It’s difficult to do that now since at that time there were a lot of top fighters that were free agents after the fall of PRIDE.
Affliction, EliteXC, Strikeforce, DREAM, and Sengoku all had some of the top fighters. Strikeforce ended up reepng the benefits of Afflictions fall even though UFC was the one who bought Affliction. They bought EliteXC that had loads of talent. Partnership with DREAM was very fruitful.
Strikeforce is the model to follow to compete, not Affliction. What hurt Strikeforce was that their parent company weren’t really “in it”. People act like they lost some money so that means they’re a failure. The truth is everybody loses money when they go from occasional show in San Jose to National. That doesn’t come seamless. However the brand name was getting stronger, the ratings were stronger, the roster was more than credible, and they were rapidly increasing in value.

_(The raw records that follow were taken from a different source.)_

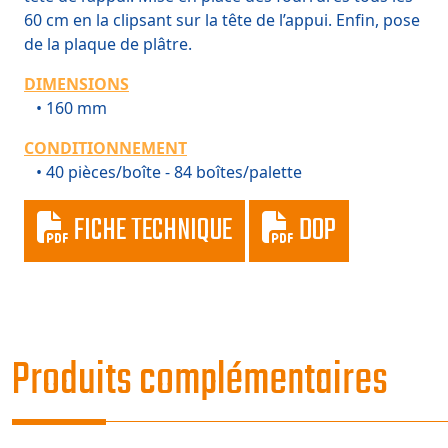
60 cm en la clipsant sur la tête de l’appui. Enfin, pose
de la plaque de plâtre.
DIMENSIONS
• 160 mm
CONDITIONNEMENT
• 40 pièces/boîte - 84 boîtes/palette
FICHE TECHNIQUE
DOP
Produits complémentaires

But maybe they weren’t profitable yet..But the Fertitas lost money as well. They bled money for awhile..the difference is they were invested enough to see it through. Strikeforce was unfortunately owned by SV venture capitalists who would by nature jump at any offer that’s slightly above value. If only Strikeforce had the safety net that Bellator enjoys today, then we’d be talking about a true competitor. I actually remember hearing Zuffa feared Viacom purchasing Strikeforce when it was known that UFC wouldn’t re-up on Spike.